All known spacetime shortcuts, such as wormholes, Alcubierre drive and Krasnikov tubes, admit some sort of CTC metric variation. As far as I know, it's not really a theorem, just that it applies to all those cases.
But those CTC metrics do not necessarily mean much, because they do not specify whether it is possible to evolve the spacetime shortcut (the term spacetime shortcut isn't really standard by the way but Krasnikov has used it here) to the point where it forms a closed timelike curve.
There are three main arguments forbidding compactly generated time machines (that is, where the time machine is not the entire universe). The main one is energy conditions, which all spacetime shortcuts already violate, so it will not help here.
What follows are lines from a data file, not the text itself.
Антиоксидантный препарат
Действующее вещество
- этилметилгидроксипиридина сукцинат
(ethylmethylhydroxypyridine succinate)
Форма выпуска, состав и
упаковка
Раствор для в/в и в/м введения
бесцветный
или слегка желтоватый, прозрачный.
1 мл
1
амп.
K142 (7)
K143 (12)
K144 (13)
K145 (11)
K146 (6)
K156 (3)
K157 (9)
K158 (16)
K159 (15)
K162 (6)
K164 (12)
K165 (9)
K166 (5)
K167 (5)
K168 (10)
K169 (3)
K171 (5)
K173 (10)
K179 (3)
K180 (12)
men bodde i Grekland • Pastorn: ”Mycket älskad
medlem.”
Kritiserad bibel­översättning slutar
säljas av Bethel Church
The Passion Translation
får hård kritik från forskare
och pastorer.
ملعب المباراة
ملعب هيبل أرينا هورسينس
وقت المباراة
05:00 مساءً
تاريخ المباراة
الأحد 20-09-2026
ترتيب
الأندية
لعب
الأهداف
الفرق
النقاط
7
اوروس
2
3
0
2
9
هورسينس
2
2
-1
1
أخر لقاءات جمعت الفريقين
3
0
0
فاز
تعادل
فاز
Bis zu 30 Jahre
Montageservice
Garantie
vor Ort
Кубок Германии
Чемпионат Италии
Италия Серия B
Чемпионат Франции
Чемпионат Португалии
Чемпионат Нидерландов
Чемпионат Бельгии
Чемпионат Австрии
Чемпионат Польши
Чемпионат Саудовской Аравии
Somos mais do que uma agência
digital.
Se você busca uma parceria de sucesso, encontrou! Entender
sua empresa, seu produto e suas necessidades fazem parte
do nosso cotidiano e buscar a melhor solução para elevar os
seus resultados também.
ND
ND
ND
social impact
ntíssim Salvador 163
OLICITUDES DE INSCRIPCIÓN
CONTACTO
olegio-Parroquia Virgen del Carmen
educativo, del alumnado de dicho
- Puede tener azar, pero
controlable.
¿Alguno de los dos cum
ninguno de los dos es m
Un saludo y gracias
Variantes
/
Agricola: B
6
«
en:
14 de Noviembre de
The second is stability : CTCs that exist tend to collapse if matter tries to cross it. But this issue does not exist for all CTCs. And the big one is that, in semi-classical approximations, the closer to a CTC one gets, the higher the stress energy tensor of the vacuum gets, due to quantum effects, making it (possibly) impossible to form.
So, if any of these old in all realistic cases (there are theoretical scenarios that violate all of them), you might be able to build spacetime shortcuts without violating causality. Trying to build a time machine will just make the whole thing collapse. You may not even need to try to build a time machine : wormholes get time shifted just by being in different gravitational potentials, which might make then naturally get more and unstable as time goes on.